恒川 光太郎『雷の季節の終わりに』

雷の季節の終わりに

雷の季節の終わりに

現世から隠れて存在する、地図上にない町・穏で暮らす少年・賢也。彼には共に暮らす歳の離れた姉が一人いたが、姉はある年の雷の季節に忽然と姿を消した。姉の失踪と同時に、賢也の中に「風わいわい」と呼ばれる物の怪が入り込む。「風わいわい」に憑かれたことを隠しながら生活する賢也だったが、穏のある人物の秘密を知ってしまい、穏を追われる羽目になる。「風わいわい」と共に穏を出て下界へと向かった賢也を待ち受けていたものは?

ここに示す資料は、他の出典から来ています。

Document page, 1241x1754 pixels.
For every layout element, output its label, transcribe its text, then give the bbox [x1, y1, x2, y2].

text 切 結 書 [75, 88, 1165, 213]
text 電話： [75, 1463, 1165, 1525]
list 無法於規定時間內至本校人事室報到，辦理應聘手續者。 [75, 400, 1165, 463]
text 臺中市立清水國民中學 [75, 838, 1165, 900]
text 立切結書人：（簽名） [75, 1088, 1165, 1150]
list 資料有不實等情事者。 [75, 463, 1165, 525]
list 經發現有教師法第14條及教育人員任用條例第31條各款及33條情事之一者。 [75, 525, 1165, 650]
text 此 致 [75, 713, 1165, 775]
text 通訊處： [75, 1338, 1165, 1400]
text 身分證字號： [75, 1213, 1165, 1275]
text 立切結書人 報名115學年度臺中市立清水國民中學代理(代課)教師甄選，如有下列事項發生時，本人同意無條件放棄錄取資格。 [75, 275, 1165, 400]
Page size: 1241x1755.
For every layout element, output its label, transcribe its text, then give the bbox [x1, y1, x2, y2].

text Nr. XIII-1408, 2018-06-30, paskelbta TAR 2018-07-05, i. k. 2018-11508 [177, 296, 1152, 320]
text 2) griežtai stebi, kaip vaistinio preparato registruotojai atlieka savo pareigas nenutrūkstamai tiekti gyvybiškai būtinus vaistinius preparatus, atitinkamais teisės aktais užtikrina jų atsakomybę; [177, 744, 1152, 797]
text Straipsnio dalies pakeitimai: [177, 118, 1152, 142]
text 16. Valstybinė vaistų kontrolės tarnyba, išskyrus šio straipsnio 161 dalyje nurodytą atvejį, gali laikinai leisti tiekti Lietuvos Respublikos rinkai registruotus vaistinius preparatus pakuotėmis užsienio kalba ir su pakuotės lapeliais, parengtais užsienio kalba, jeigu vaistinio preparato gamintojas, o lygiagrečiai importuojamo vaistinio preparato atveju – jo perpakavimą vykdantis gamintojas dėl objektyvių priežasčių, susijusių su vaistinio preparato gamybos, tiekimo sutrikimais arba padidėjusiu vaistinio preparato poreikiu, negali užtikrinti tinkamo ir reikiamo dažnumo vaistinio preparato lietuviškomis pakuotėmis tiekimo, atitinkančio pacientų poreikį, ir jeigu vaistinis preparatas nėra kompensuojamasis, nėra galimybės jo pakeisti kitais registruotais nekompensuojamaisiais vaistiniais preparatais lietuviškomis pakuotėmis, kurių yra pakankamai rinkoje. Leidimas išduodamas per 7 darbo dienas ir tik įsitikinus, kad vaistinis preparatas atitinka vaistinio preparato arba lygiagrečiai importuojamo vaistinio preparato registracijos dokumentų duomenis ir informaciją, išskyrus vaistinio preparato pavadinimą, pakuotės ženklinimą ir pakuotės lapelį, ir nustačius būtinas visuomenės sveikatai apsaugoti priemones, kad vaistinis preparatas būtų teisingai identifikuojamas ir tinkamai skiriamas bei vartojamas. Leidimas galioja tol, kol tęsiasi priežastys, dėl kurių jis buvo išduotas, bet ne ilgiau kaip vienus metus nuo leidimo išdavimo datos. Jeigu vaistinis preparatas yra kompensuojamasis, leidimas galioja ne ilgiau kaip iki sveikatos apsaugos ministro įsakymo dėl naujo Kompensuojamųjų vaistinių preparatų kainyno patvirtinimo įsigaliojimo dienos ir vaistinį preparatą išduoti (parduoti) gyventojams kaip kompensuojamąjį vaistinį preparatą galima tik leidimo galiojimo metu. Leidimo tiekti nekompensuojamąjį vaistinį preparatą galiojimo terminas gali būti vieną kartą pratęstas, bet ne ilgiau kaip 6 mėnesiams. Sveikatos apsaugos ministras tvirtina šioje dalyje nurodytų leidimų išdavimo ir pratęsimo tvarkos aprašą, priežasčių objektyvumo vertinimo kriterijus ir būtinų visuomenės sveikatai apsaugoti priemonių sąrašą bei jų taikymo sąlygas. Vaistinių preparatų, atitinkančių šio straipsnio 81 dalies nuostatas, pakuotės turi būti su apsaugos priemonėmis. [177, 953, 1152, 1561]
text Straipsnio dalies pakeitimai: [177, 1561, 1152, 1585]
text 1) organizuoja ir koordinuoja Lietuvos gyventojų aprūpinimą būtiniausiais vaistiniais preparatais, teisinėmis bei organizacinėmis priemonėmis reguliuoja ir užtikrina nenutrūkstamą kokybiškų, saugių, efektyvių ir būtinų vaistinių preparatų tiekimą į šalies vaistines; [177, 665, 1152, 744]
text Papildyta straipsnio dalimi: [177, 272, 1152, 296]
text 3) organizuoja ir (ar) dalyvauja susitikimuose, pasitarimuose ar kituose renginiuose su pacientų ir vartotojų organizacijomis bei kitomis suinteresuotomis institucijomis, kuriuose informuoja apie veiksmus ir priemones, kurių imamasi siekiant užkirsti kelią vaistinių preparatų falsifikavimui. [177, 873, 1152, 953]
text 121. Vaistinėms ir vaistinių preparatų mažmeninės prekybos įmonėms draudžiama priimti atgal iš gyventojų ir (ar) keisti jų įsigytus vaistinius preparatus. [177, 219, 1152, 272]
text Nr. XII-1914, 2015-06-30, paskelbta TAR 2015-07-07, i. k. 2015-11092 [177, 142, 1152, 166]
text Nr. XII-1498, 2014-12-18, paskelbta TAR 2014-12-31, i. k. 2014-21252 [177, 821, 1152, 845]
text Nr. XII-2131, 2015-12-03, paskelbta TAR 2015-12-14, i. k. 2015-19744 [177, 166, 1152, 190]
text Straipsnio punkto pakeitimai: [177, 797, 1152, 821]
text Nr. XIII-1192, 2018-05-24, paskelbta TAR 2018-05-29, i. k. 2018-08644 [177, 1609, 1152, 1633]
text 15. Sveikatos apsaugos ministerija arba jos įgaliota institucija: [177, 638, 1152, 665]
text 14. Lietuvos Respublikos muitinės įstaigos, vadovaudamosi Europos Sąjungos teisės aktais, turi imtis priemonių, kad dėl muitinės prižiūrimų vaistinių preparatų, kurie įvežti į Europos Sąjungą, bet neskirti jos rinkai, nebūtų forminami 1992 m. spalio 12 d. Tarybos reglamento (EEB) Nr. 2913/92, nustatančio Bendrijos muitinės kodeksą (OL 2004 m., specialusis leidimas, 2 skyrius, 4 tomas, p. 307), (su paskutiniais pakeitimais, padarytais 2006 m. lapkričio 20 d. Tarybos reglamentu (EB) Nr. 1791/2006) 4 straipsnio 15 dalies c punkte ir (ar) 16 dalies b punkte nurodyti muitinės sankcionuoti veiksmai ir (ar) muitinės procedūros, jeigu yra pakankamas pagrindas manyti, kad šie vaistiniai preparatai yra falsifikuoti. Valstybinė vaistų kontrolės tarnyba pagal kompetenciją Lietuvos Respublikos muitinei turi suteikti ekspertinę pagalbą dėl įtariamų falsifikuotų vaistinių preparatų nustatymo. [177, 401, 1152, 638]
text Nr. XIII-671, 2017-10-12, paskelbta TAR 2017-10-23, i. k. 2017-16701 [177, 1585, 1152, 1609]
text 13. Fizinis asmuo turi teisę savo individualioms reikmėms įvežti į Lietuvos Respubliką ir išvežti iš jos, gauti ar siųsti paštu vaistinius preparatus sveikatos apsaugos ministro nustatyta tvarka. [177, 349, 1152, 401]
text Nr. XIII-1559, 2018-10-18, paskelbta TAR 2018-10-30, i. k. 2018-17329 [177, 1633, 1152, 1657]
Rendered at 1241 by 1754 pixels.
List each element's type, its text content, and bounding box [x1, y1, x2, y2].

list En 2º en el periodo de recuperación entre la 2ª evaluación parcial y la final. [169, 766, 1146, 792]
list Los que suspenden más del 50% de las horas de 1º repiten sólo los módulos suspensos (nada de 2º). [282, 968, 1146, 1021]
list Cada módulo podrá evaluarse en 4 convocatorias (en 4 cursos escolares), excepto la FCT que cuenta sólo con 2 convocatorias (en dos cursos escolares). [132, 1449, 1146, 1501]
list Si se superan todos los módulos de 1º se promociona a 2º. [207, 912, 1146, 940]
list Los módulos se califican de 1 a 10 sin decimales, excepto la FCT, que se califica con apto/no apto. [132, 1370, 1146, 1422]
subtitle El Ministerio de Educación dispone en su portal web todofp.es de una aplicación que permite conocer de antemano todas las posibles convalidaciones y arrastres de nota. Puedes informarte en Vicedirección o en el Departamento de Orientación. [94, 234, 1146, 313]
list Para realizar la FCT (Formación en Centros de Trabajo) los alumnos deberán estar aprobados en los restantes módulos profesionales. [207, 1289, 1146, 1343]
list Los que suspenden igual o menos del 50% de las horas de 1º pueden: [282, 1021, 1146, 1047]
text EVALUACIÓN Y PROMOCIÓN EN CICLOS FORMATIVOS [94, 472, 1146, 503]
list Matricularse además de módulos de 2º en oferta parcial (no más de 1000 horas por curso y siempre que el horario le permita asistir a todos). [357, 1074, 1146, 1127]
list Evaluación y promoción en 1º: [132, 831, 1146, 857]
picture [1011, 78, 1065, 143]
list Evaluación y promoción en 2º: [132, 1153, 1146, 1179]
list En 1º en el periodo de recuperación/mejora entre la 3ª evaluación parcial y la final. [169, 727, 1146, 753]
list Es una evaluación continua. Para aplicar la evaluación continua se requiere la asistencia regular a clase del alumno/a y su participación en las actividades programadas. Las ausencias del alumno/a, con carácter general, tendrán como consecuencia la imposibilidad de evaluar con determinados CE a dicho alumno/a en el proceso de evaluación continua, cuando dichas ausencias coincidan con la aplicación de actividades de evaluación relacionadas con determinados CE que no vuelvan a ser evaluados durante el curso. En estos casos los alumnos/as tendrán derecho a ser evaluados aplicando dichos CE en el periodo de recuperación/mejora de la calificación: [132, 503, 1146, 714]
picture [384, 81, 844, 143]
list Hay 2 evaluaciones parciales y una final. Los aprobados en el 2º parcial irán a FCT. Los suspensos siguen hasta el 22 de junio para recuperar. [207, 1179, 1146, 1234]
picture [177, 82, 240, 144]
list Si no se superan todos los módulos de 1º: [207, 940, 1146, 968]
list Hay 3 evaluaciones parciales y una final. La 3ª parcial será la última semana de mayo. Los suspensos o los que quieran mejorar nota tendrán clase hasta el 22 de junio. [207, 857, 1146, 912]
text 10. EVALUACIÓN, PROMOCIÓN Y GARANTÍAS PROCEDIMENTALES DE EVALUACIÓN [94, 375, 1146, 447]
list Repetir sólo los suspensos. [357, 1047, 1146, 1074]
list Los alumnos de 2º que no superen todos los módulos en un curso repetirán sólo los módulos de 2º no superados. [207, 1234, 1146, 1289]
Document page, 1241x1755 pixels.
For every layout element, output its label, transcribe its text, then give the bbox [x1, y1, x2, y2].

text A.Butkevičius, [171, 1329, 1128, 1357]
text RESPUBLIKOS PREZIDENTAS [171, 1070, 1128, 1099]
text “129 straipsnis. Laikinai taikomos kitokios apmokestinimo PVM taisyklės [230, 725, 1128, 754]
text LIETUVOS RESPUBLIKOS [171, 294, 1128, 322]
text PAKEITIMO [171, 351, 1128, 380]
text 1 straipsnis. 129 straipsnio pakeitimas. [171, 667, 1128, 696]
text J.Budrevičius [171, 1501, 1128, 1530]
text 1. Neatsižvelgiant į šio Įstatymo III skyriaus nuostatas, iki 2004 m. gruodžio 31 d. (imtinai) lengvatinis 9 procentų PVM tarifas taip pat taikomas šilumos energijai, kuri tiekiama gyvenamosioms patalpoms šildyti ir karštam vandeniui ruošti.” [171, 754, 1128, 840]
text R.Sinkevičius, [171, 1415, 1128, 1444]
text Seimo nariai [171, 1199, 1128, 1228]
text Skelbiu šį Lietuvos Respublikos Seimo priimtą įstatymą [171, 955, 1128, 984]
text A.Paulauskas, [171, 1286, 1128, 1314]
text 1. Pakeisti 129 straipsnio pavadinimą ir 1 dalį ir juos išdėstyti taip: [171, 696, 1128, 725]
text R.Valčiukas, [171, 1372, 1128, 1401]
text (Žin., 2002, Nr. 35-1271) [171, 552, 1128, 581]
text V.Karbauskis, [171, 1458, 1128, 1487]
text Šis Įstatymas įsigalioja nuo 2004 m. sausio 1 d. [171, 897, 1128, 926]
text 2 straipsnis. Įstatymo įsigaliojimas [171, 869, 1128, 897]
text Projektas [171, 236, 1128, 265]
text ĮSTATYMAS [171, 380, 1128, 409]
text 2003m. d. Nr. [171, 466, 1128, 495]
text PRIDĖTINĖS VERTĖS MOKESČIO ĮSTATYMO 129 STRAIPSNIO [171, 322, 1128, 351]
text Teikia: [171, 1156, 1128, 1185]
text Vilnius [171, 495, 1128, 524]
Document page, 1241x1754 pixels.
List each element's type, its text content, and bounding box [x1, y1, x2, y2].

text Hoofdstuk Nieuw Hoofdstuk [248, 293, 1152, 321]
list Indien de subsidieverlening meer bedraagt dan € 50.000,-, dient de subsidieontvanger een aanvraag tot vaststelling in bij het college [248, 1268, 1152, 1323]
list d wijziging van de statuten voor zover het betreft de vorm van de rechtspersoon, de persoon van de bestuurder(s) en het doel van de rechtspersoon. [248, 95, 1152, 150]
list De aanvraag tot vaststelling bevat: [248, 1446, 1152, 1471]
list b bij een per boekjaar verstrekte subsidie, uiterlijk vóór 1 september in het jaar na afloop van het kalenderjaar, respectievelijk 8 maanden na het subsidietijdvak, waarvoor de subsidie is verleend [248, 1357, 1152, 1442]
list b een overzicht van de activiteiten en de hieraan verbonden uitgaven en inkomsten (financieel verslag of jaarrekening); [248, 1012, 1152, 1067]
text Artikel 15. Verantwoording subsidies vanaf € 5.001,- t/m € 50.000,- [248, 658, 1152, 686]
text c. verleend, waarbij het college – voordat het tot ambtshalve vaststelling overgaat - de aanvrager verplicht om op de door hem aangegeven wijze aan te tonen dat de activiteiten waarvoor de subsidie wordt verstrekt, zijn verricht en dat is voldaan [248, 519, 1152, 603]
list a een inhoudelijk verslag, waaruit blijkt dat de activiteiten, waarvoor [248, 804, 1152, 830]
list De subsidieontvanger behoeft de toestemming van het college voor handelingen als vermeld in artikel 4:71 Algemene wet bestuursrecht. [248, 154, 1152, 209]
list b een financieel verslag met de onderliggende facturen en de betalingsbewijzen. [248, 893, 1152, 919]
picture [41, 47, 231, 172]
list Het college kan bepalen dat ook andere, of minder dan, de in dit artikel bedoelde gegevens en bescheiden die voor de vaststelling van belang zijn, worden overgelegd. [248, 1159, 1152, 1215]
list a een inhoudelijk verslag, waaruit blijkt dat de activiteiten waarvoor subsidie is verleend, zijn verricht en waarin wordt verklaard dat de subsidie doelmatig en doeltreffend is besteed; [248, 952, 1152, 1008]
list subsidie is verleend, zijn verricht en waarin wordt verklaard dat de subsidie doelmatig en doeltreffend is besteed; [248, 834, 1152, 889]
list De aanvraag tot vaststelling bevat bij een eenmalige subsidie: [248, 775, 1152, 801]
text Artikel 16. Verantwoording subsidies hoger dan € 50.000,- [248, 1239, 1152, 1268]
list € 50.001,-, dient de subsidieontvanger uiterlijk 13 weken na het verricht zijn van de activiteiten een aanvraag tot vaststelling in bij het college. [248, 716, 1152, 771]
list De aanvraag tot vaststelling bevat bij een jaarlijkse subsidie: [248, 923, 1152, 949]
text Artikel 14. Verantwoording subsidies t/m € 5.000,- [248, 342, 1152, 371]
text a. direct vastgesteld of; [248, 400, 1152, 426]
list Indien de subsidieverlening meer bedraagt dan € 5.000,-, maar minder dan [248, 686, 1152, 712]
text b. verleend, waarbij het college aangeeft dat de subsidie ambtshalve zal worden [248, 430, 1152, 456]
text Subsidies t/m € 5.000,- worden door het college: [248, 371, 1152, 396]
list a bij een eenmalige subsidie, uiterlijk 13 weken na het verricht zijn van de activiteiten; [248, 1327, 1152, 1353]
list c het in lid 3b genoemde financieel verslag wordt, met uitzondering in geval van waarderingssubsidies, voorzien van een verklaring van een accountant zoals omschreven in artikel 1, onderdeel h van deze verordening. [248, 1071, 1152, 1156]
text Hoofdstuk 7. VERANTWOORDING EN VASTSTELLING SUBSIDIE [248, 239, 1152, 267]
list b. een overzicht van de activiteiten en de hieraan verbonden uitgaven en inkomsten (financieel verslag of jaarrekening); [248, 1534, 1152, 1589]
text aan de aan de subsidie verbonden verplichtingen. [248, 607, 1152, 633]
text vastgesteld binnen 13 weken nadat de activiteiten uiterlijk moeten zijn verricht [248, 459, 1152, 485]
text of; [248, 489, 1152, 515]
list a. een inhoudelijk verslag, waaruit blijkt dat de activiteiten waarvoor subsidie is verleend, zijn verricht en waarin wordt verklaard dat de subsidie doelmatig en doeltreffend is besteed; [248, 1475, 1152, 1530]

第12回日本ホラー小説大賞受賞作『夜市』の作者による長編第一作。章によって登場人物も視点も舞台も全く異なるので、長編の形式をとりつつもその実は短編集の集まりのようなものなのかとおもいきや、物語の構図が分かると、ほほーそういうことなのかと感心。「夜市」を読んだ時も思いましたが、世界観というか物語の空気が独特で、両手で目を押さえつつも指と指の間からチラ見したくなるような、そんな感じ。さほど文量はないのですが、長閑な空間に残酷な犯罪、過酷な状況に飄々とした存在と、相反する要素が反発しあうことなく溶け合っていて、しっとりとしていてみっちりとした物語を読んだ気分。ちょっと寂しげな読後感もなかなか好みです。